Je vous demande, dit-il, d'écouter avec bonté un malheureux père. Mon fils n'a pas vingt ans à la vérité ; mais cela seul n'est pas un crime. J'espère, du reste, que vous ne préjugerez rien, que vous voudrez l'entendre lui même.

Turreau : Je demande qu'on ne parle que de la République. (On applaudit.)

Jullien de la Drôme : Vous avez mis fin à la tyrannie qui régnait par la terreur. Ce n'est plus la terreur qui règne, c'est la justice. Vous ne refuserez pas d'entendre un malheureux père. Je déclare que ni moi, ni mon fils, n'avons demandé cette place[3]. Devant le danger l'amour paternel perd le sang-froid, et la preuve en est dans les paroles de Jullien de la Drôme. Il présentait, comme un petit garçon presque irresponsable, un homme dont l'autorité avait dominé à Bordeaux celle des représentants en mission, et qui n'avait fait usage de cette autorité que pour activer les travaux d'une Commission qui, selon Berriat-Saint-Prix, méritent d'être cités même après ceux de Fouquier-Tinville[4].

# Consigne:
D'après le texte à lire, que demande Turreau ?

# Extrait des données:

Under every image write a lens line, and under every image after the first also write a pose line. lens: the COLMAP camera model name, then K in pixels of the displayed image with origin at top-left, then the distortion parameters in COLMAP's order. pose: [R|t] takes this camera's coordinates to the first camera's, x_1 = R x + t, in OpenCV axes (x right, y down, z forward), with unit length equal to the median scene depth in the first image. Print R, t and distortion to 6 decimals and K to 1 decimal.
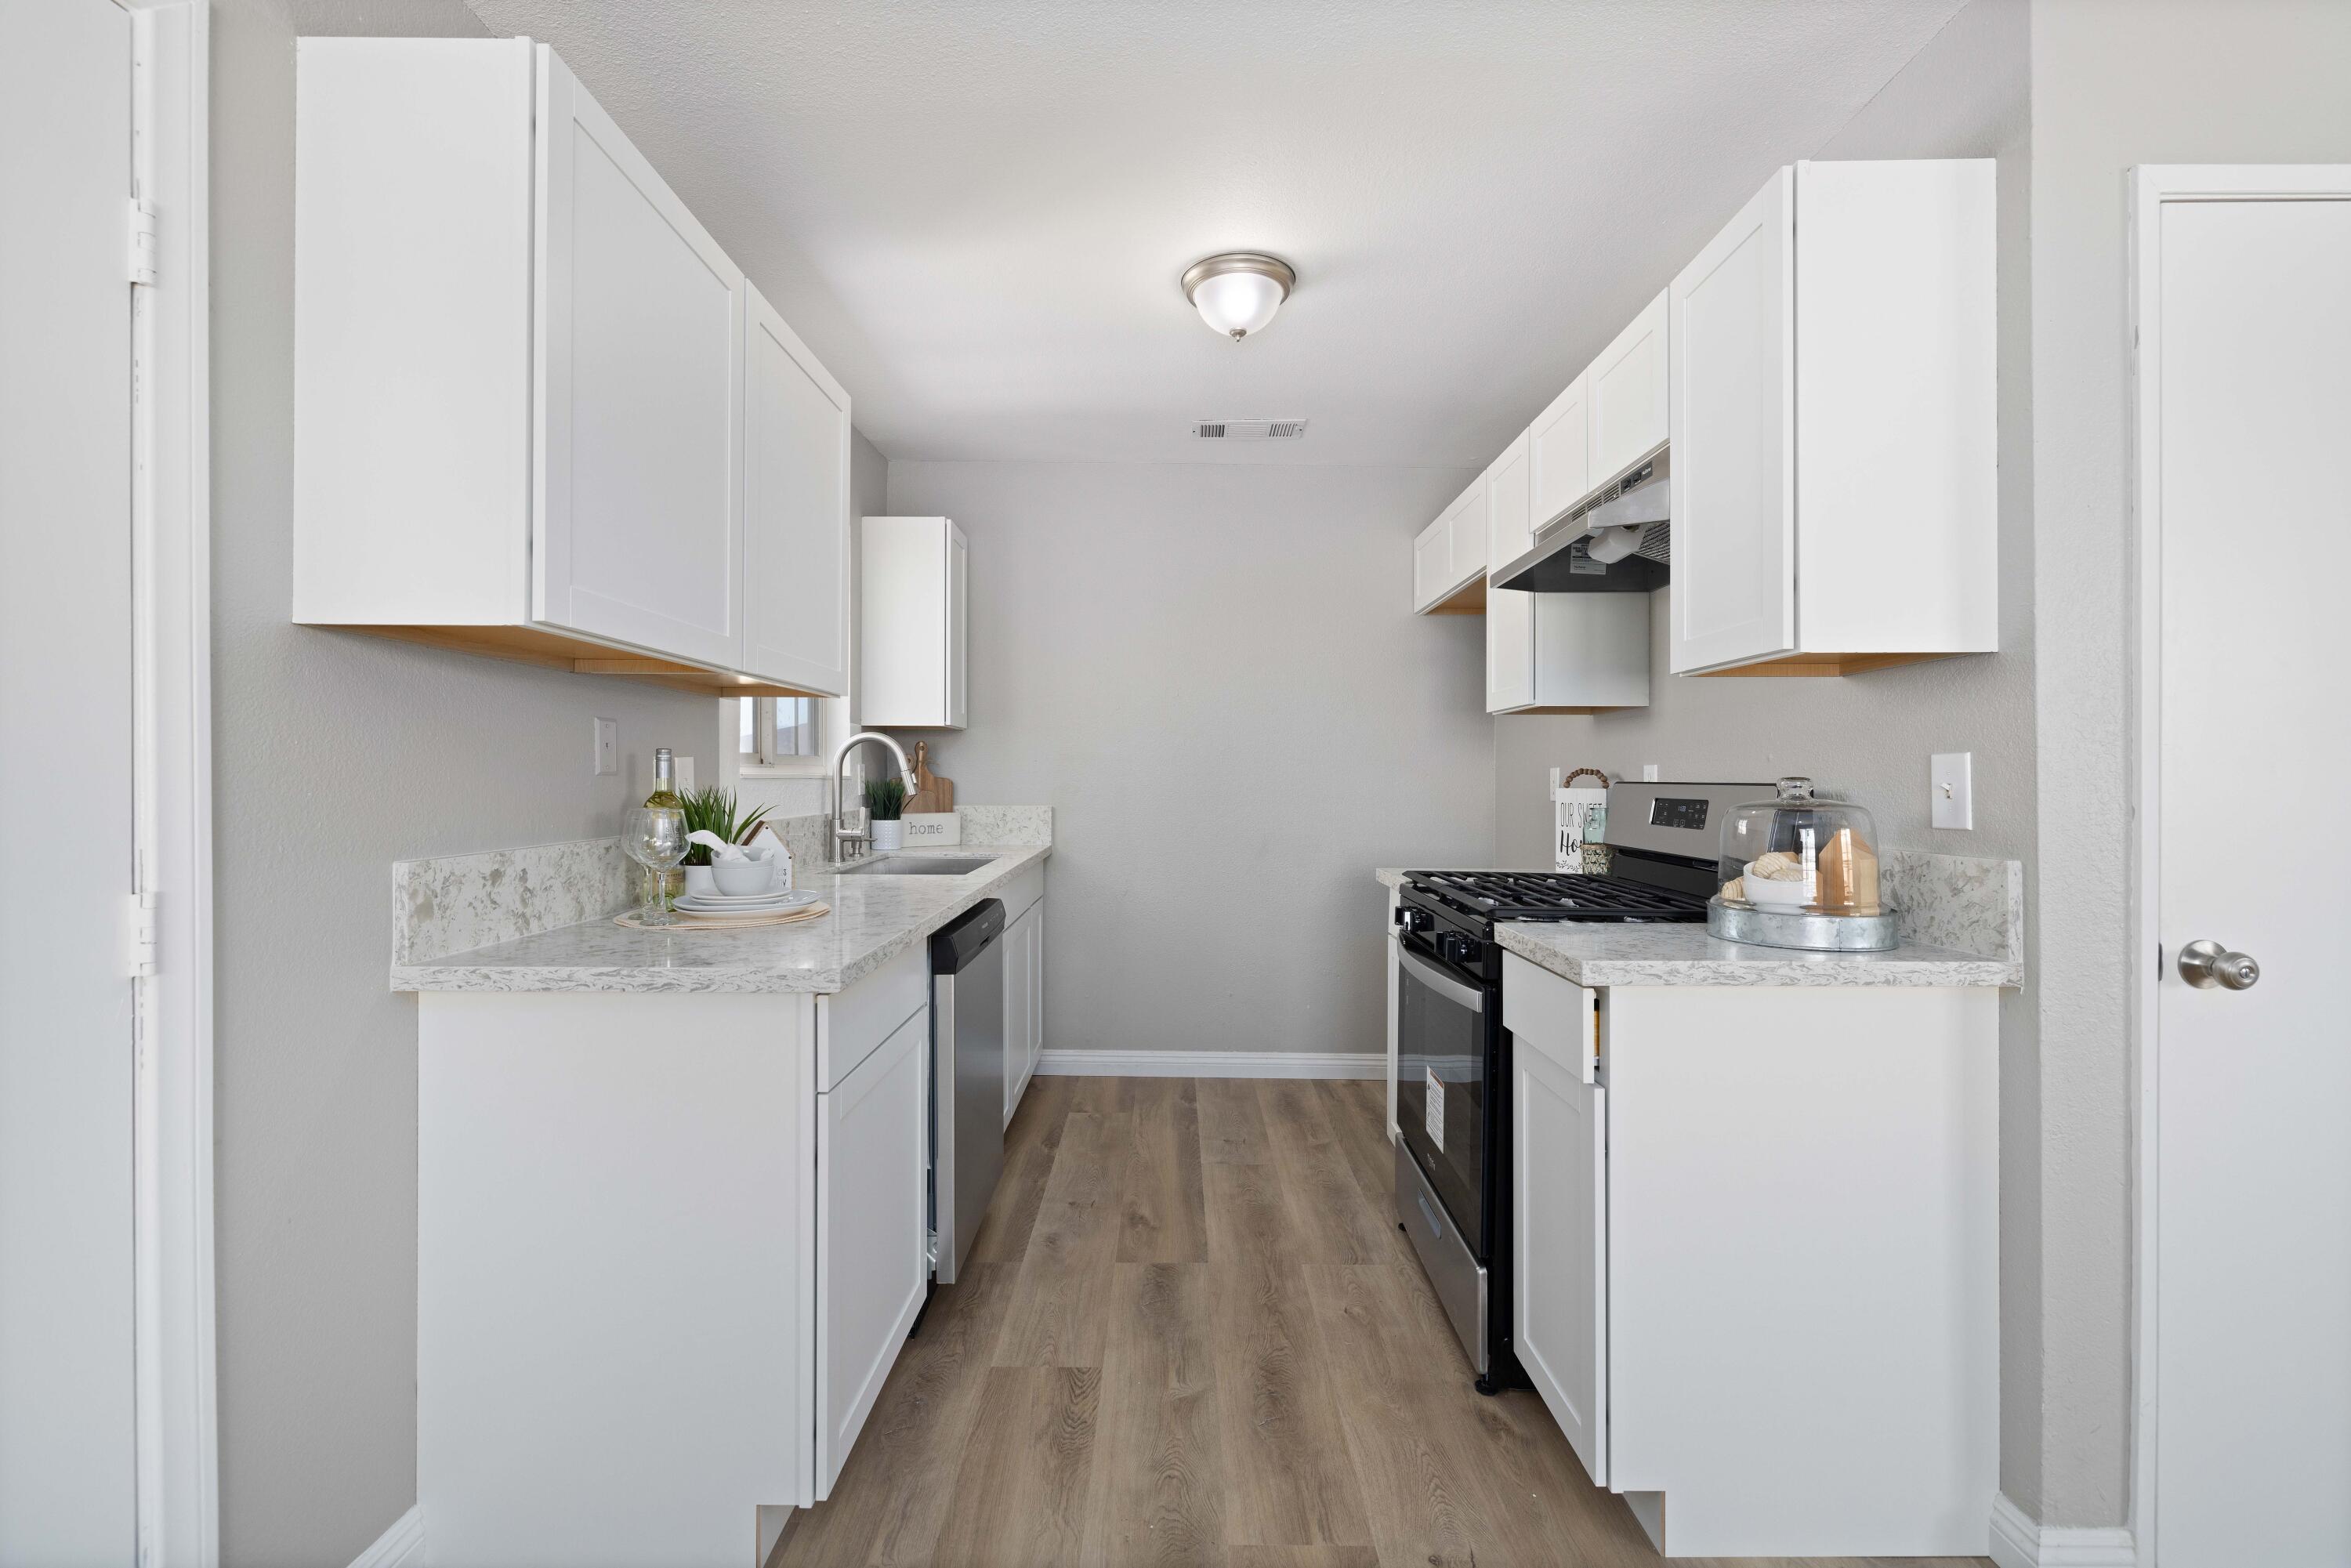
lens RADIAL K [[1000.0, 0, 1168.7], [0, 1000.0, 781.4], [0, 0, 1]] dist [0.001720, -0.000799]
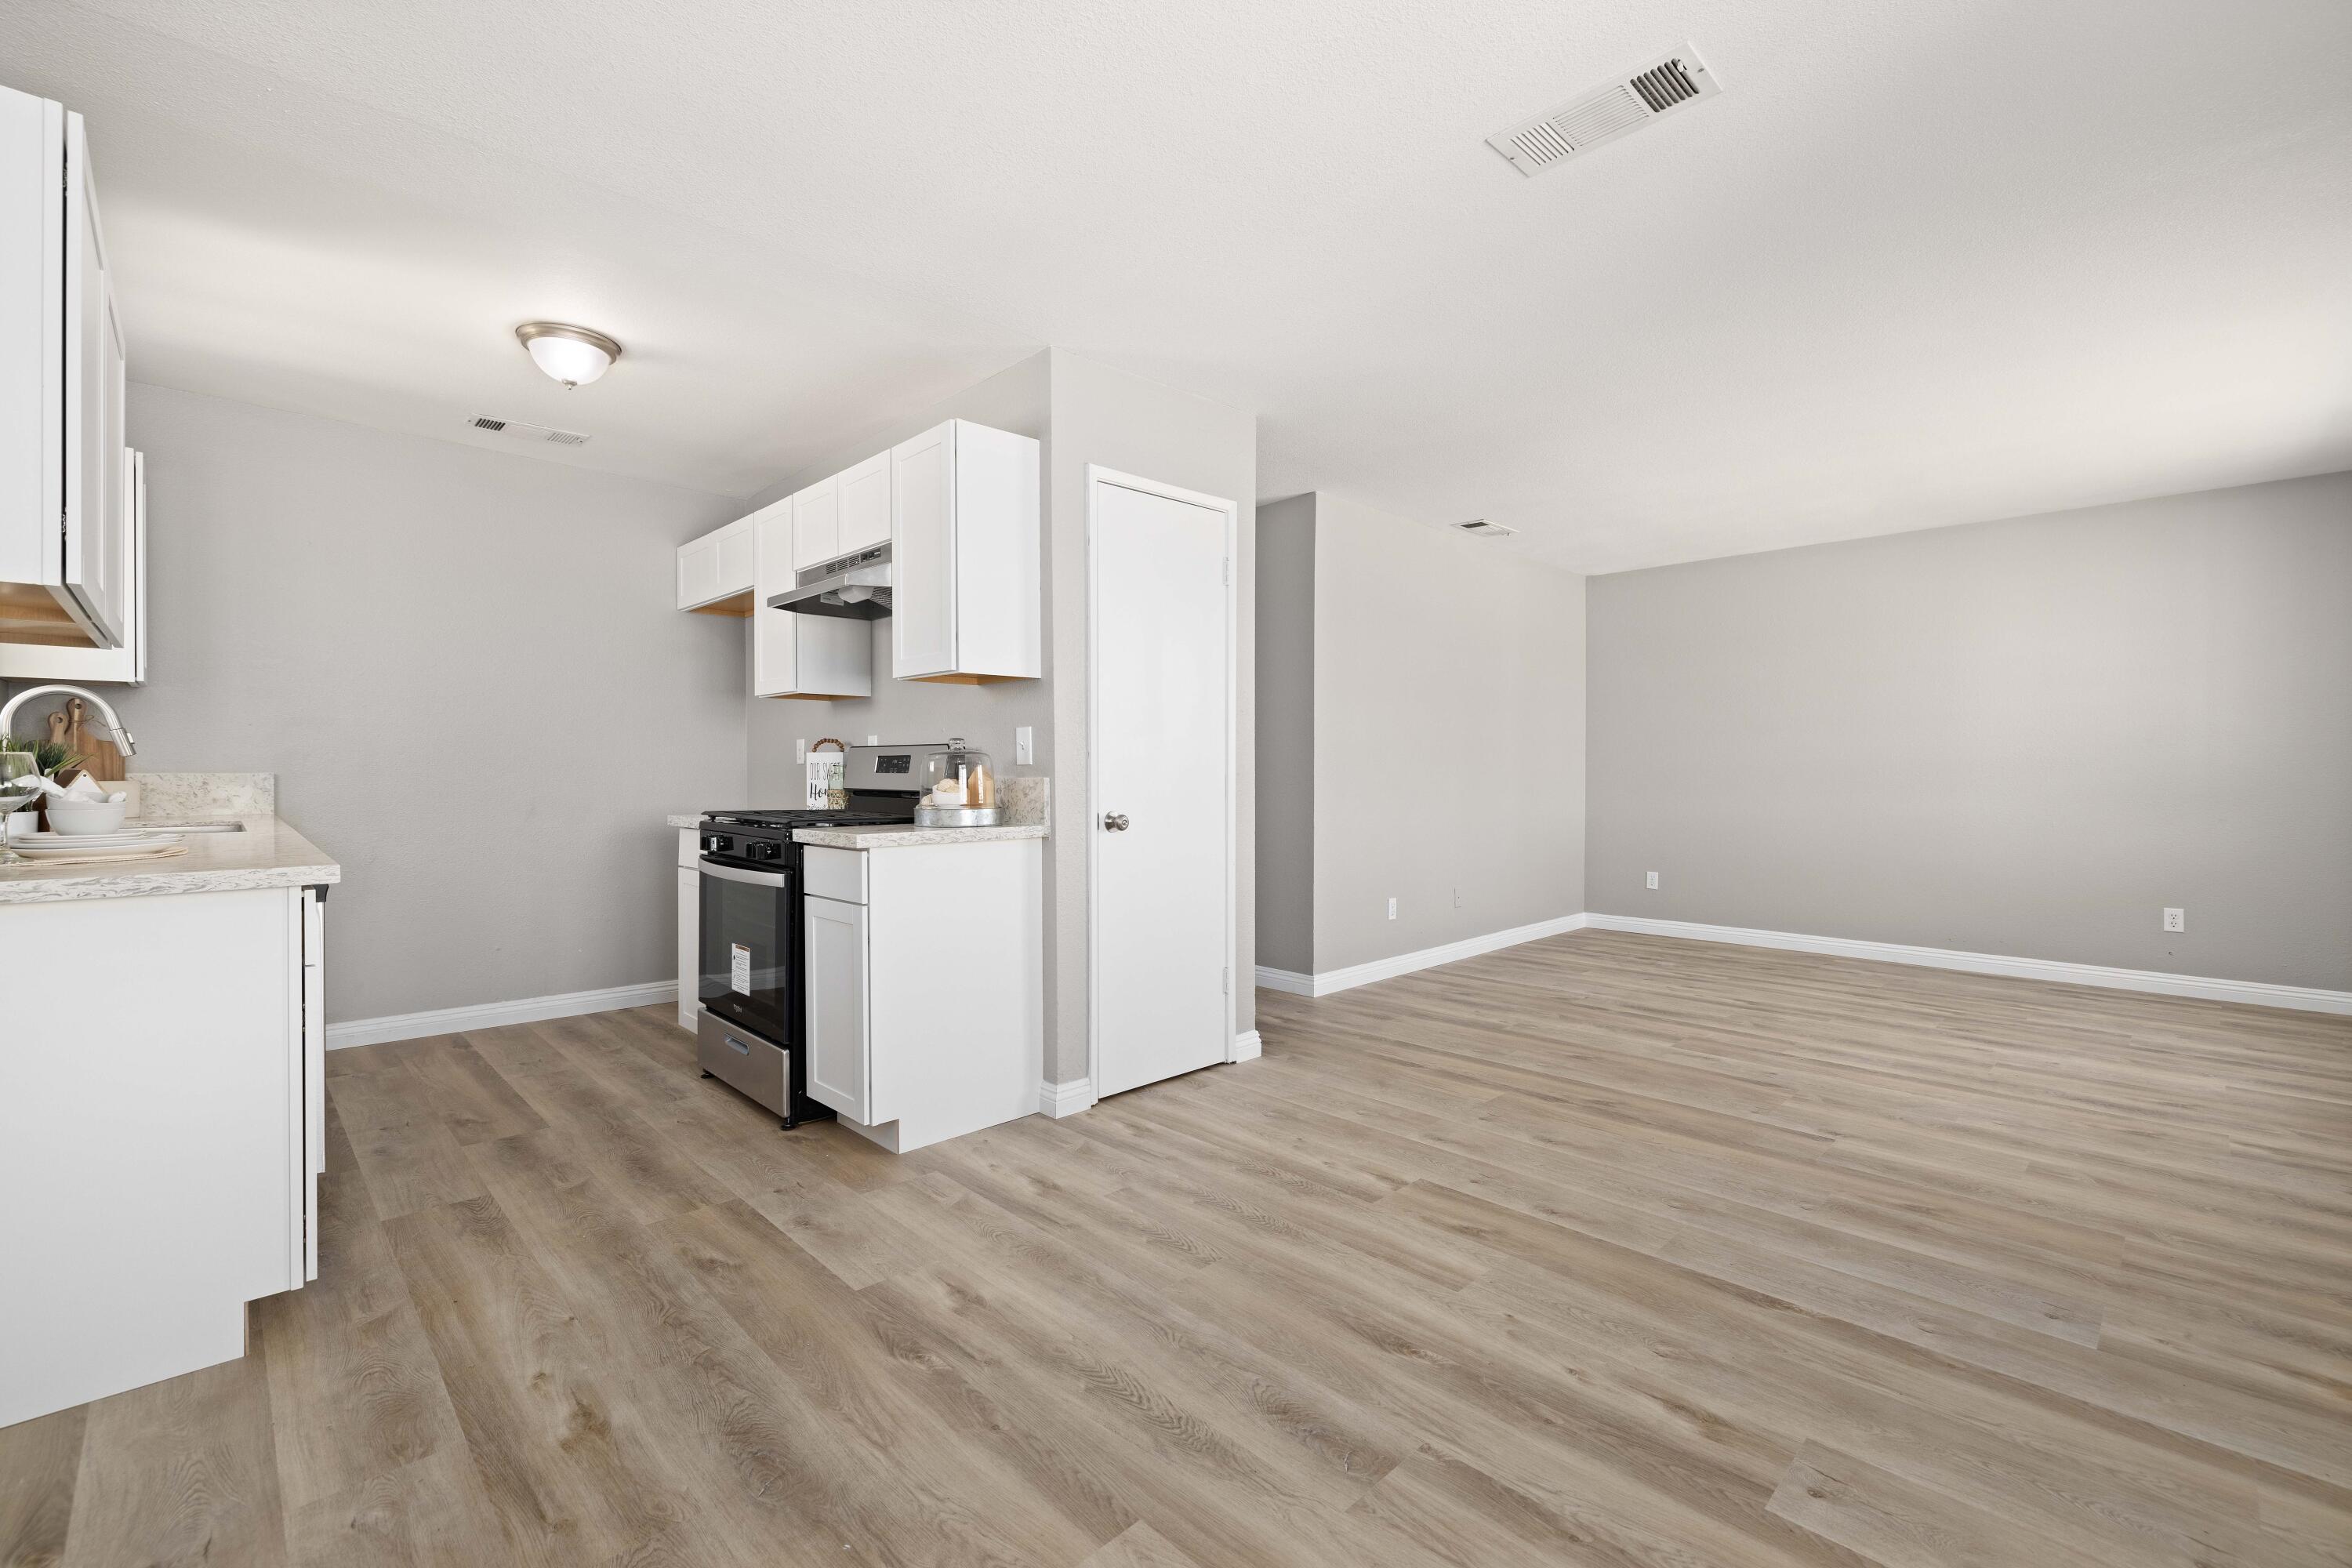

# Réponse attendue:
Il demande qu'on ne parle que de la République.